Challenging vision :
At the edge of images processing in sciences
11 March 2022 - 12h15-14h00
Uni Mail - MR 060 and Online, Zoom
Registration mandatory - Under this link
The Data Science Competence Center (CCSD) of the University of Geneva is pleased to invite you to the seventh edition of the Data Science Seminars, exploring social biases in data.
Our society produces an unprecedented and growing mass of images, which constitute a fascinating source of scientific information. Whether in fields as diverse as astronomy, medicine, or the humanities, the processing and analysis of these images opens up new fields of research. The use of computational approaches and data science solutions allow to efficiently navigate through this deluge of data, providing innovative and fast methods. Yet images are not data like any other and raise methodological challenges that should not be underestimated.
Through concrete examples drawn from their research, the speakers at this seminar will present their use of image processing techniques, emphasizing the opportunities offered by the use of these techniques, but also the challenges they face. These presentations will notably present how the arrival of digital images has revolutionized archaeological practices, particularly with the use of photogrammetry. They will also show how by adapting a series of algorithms primarily designed for image segmentation, it has been possible to characterise chemical zonation in 2D chemical maps, which permits statistical comparison and correlation of zonation both within and between multiple geological samples. Finally, the speakers will also address problems related to modern imaging systems based on machine learning methods, advocating a new framework based on information-theoretic principles.
Image processing to study and preserve the archaeological heritageias
Florian Cousseau, Laboratory of prehistoric archeology and anthropology.
Images have been at the heart of archaeological research since the creation of the discipline in the 19th century. As archaeology is the only science that destroys its data by not being able to replicate it, photography has always served as a means of archiving. Furthermore, the arrival of digital images has revolutionized archaeological practices, particularly with the use of photogrammetry (Structure For Motion). It consists of making a 3D model of an object or architecture with 2D images of this element, following a well-defined protocol. The archaeological community has widely adopted this new documentation, thanks to the ease of acquisition, archiving, and consultation of data that are destroyed during archaeological excavations. This digitization of archaeological remains also plays an important role in heritage preservation, particularly in conflict areas. However, the use of these newly acquired data remains in the heritage sphere, whereas they could be the subject of computer developments to bring out their full potential.
Characterising 2D chemical maps using image segmentation methods
Tom Sheldrake, Department of Earth Sciences.
In nature, many crystals exhibit chemical zonation that reflects changes in the state of the local environment from which they grew. To understand the genesis of an individual crystal, it is therefore important to characterise each of these different chemical zones and their relationship to each other. Whilst the human eye is adept at identifying this zonation, automation of this process is complicated by chemical variability within distinct zones. By adapting a series of algorithms primarily designed for image segmentation, we have been able to characterise chemical zonation in 2D chemical maps containing hundreds of crystals, which permits statistical comparison and correlation of zonation both within and between multiple geological samples.
Information-theoretic imaging and machine learning
Slava Voloshynovskiy, Stochastic Information Processing group, Department of Computer Science.
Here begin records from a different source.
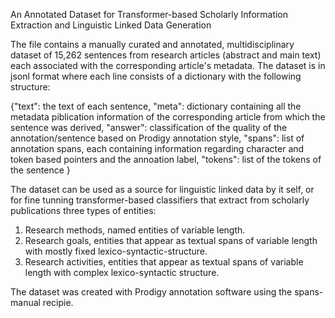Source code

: An Annotated Dataset for Transformer-based Scholarly Information Extraction and Linguistic Linked Data Generation

The file contains a manually curated and annotated, multidisciplinary dataset of 15,262 sentences from research articles (abstract and main text) each associated with the corresponding article's metadata. The dataset is in jsonl format where each line consists of a dictionary with the following structure:

{"text": the text of each sentence, 
 "meta": dictionary containing all the metadata piblication information of the corresponding article from which the sentence was derived,
 "answer": classification of the quality of the annotation/sentence based on Prodigy annotation style,
 "spans": list of annotation spans, each containing information regarding character and token based pointers and the annoation label,
 "tokens": list of the tokens of the sentence
 }
 
The dataset can be used as a source for linguistic linked data by it self, or for fine tunning transformer-based classifiers that extract from scholarly publications three types of entities:

1) Research methods, named entities of variable length.
2) Research goals, entities that appear as textual spans of variable length with mostly fixed lexico-syntactic-structure.
3) Research activities, entities that appear as textual spans of variable length with complex lexico-syntactic structure.

The dataset was created with Prodigy annotation software using the spans-manual recipie. 




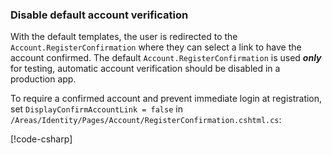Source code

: <a name="ddav"></a>
### Disable default account verification

With the default templates, the user is redirected to the `Account.RegisterConfirmation` where they can select a link to have the account confirmed. The default `Account.RegisterConfirmation` is used ***only*** for testing, automatic account verification should be disabled in a production app.

To require a confirmed account and prevent immediate login at registration, set `DisplayConfirmAccountLink = false` in `/Areas/Identity/Pages/Account/RegisterConfirmation.cshtml.cs`:

[!code-csharp[](~/security/authentication/identity/sample/WebApp3/Areas/Identity/Pages/Account/RegisterConfirmation.cshtml.cs?name=snippet&highlight=34)]
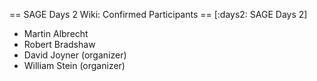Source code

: == SAGE Days 2 Wiki: Confirmed Participants ==
[:days2: SAGE Days 2]

 * Martin Albrecht
 * Robert Bradshaw
 * David Joyner (organizer)
 * William Stein (organizer)
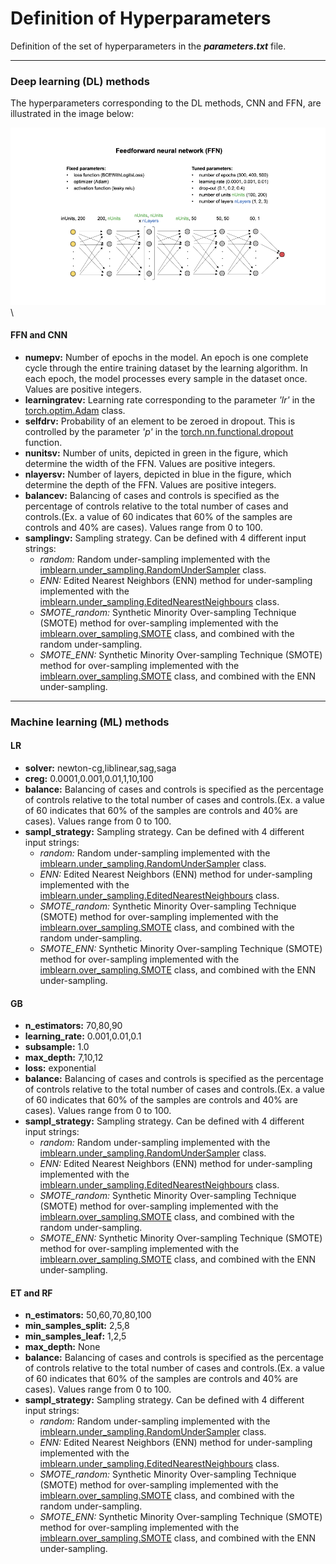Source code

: # Definition of Hyperparameters

Definition of the set of hyperparameters in the __*parameters.txt*__ file.

---

### Deep learning (DL) methods

The hyperparameters corresponding to the DL methods, CNN and FFN, are illustrated in the image below:

![Figure](../images/Figure_FFN_Architecture_V1.png)\

#### FFN and CNN

  * __numepv:__ Number of epochs in the model. An epoch is one complete cycle through the entire training dataset by the learning algorithm. In each epoch, the model processes every sample in the dataset once. Values are positive integers.
  * __learningratev:__ Learning rate corresponding to the parameter _'lr'_ in the [torch.optim.Adam](https://pytorch.org/docs/stable/generated/torch.optim.Adam.html) class.
  * __selfdrv:__ Probability of an element to be zeroed in dropout. This is controlled by the parameter _'p'_ in the [torch.nn.functional.dropout](https://pytorch.org/docs/stable/generated/torch.nn.functional.dropout.html) function.
  * __nunitsv:__ Number of units, depicted in green in the figure, which determine the width of the FFN. Values are positive integers.
  * __nlayersv:__ Number of layers, depicted in blue in the figure, which determine the depth of the FFN. Values are positive integers.
  * __balancev:__ Balancing of cases and controls is specified as the percentage of controls relative to the total number of cases and controls.(Ex. a value of 60 indicates that 60% of the samples are controls and 40% are cases). Values range from 0 to 100.
  * __samplingv:__ Sampling strategy. Can be defined with 4 different input strings:
    * _random:_ Random under-sampling implemented with the [imblearn.under_sampling.RandomUnderSampler](https://imbalanced-learn.org/stable/references/generated/imblearn.under_sampling.RandomUnderSampler.html) class.
    * _ENN:_ Edited Nearest Neighbors (ENN) method for under-sampling implemented with the [imblearn.under_sampling.EditedNearestNeighbours](https://imbalanced-learn.org/stable/references/generated/imblearn.under_sampling.EditedNearestNeighbours.html) class.
    * _SMOTE_random:_ Synthetic Minority Over-sampling Technique (SMOTE) method for over-sampling implemented with the [imblearn.over_sampling.SMOTE](https://imbalanced-learn.org/stable/references/generated/imblearn.over_sampling.SMOTE.html) class, and combined with the random under-sampling.
    * _SMOTE_ENN:_ Synthetic Minority Over-sampling Technique (SMOTE) method for over-sampling implemented with the [imblearn.over_sampling.SMOTE](https://imbalanced-learn.org/stable/references/generated/imblearn.over_sampling.SMOTE.html) class, and combined with the ENN under-sampling.

--------------------------------------------------------
### Machine learning (ML) methods


#### LR
  * __solver:__ newton-cg,liblinear,sag,saga
  * __creg:__ 0.0001,0.001,0.01,1,10,100
  * __balance:__ Balancing of cases and controls is specified as the percentage of controls relative to the total number of cases and controls.(Ex. a value of 60 indicates that 60% of the samples are controls and 40% are cases). Values range from 0 to 100.
  * __sampl_strategy:__ Sampling strategy. Can be defined with 4 different input strings:
    * _random:_ Random under-sampling implemented with the [imblearn.under_sampling.RandomUnderSampler](https://imbalanced-learn.org/stable/references/generated/imblearn.under_sampling.RandomUnderSampler.html) class.
    * _ENN:_ Edited Nearest Neighbors (ENN) method for under-sampling implemented with the [imblearn.under_sampling.EditedNearestNeighbours](https://imbalanced-learn.org/stable/references/generated/imblearn.under_sampling.EditedNearestNeighbours.html) class.
    * _SMOTE_random:_ Synthetic Minority Over-sampling Technique (SMOTE) method for over-sampling implemented with the [imblearn.over_sampling.SMOTE](https://imbalanced-learn.org/stable/references/generated/imblearn.over_sampling.SMOTE.html) class, and combined with the random under-sampling.
    * _SMOTE_ENN:_ Synthetic Minority Over-sampling Technique (SMOTE) method for over-sampling implemented with the [imblearn.over_sampling.SMOTE](https://imbalanced-learn.org/stable/references/generated/imblearn.over_sampling.SMOTE.html) class, and combined with the ENN under-sampling.

#### GB
  * __n_estimators:__ 70,80,90
  * __learning_rate:__ 0.001,0.01,0.1
  * __subsample:__ 1.0
  * __max_depth:__ 7,10,12
  * __loss:__ exponential
  * __balance:__ Balancing of cases and controls is specified as the percentage of controls relative to the total number of cases and controls.(Ex. a value of 60 indicates that 60% of the samples are controls and 40% are cases). Values range from 0 to 100.
  * __sampl_strategy:__ Sampling strategy. Can be defined with 4 different input strings:
    * _random:_ Random under-sampling implemented with the [imblearn.under_sampling.RandomUnderSampler](https://imbalanced-learn.org/stable/references/generated/imblearn.under_sampling.RandomUnderSampler.html) class.
    * _ENN:_ Edited Nearest Neighbors (ENN) method for under-sampling implemented with the [imblearn.under_sampling.EditedNearestNeighbours](https://imbalanced-learn.org/stable/references/generated/imblearn.under_sampling.EditedNearestNeighbours.html) class.
    * _SMOTE_random:_ Synthetic Minority Over-sampling Technique (SMOTE) method for over-sampling implemented with the [imblearn.over_sampling.SMOTE](https://imbalanced-learn.org/stable/references/generated/imblearn.over_sampling.SMOTE.html) class, and combined with the random under-sampling.
    * _SMOTE_ENN:_ Synthetic Minority Over-sampling Technique (SMOTE) method for over-sampling implemented with the [imblearn.over_sampling.SMOTE](https://imbalanced-learn.org/stable/references/generated/imblearn.over_sampling.SMOTE.html) class, and combined with the ENN under-sampling.

#### ET and RF
  * __n_estimators:__ 50,60,70,80,100
  * __min_samples_split:__ 2,5,8
  * __min_samples_leaf:__ 1,2,5
  * __max_depth:__ None
  * __balance:__ Balancing of cases and controls is specified as the percentage of controls relative to the total number of cases and controls.(Ex. a value of 60 indicates that 60% of the samples are controls and 40% are cases). Values range from 0 to 100.
  * __sampl_strategy:__ Sampling strategy. Can be defined with 4 different input strings:
    * _random:_ Random under-sampling implemented with the [imblearn.under_sampling.RandomUnderSampler](https://imbalanced-learn.org/stable/references/generated/imblearn.under_sampling.RandomUnderSampler.html) class.
    * _ENN:_ Edited Nearest Neighbors (ENN) method for under-sampling implemented with the [imblearn.under_sampling.EditedNearestNeighbours](https://imbalanced-learn.org/stable/references/generated/imblearn.under_sampling.EditedNearestNeighbours.html) class.
    * _SMOTE_random:_ Synthetic Minority Over-sampling Technique (SMOTE) method for over-sampling implemented with the [imblearn.over_sampling.SMOTE](https://imbalanced-learn.org/stable/references/generated/imblearn.over_sampling.SMOTE.html) class, and combined with the random under-sampling.
    * _SMOTE_ENN:_ Synthetic Minority Over-sampling Technique (SMOTE) method for over-sampling implemented with the [imblearn.over_sampling.SMOTE](https://imbalanced-learn.org/stable/references/generated/imblearn.over_sampling.SMOTE.html) class, and combined with the ENN under-sampling.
This presentation addresses a problem of modern imaging systems based on machine learning methods. At the first stage, the traditional imaging pipelines, deployed in astronomy and medical imaging applications, use the sensors that attempt at collecting as much data as possible. In many cases, such measurements are performed in the Fourier domain. At the second stage, the image formation algorithm converts all observed data from the Fourier domain into intermediate images known as “dirty images” that can have several thousand dimensions in multiple channels or slices. Further, the image reconstruction algorithm enhances these dirty images trying to remove the image formation artifacts and degradations and to produce interpretable images. Finally, the image analysis tools from computer vision and machine learning are applied to process these enormous volumes of data for object detection, localization and classification. Given the resolution of modern imaging instruments, multi-channel and multi-band nature along the time component, the complexity of such image reconstruction and machine learning algorithms represents a great practical challenge. For example, a new astronomical radio-interferometer SKA will collect about 1 Petabytes per day.
In contrast to the above traditional imaging pipelines used in astronomy and medical imaging applications, we advocate a new framework based on information-theoretic principles. According to this framework, the collected data are mapped from the Fourier transform domain directly to the reconstructed image thus skipping the so-called “dirty image” stage or even directly to the targeted downstream computer vision tasks such as object localization or classification. Finally, the proposed framework allows to optimize the sensor planning that leads to a considerable reduction of the number of needed samples to produce the results of the same accuracy and quality as in the traditional pipeline methods but with the essentially smaller number of observations. Our first experiments show very encouraging results that will be demonstrated during the presentation.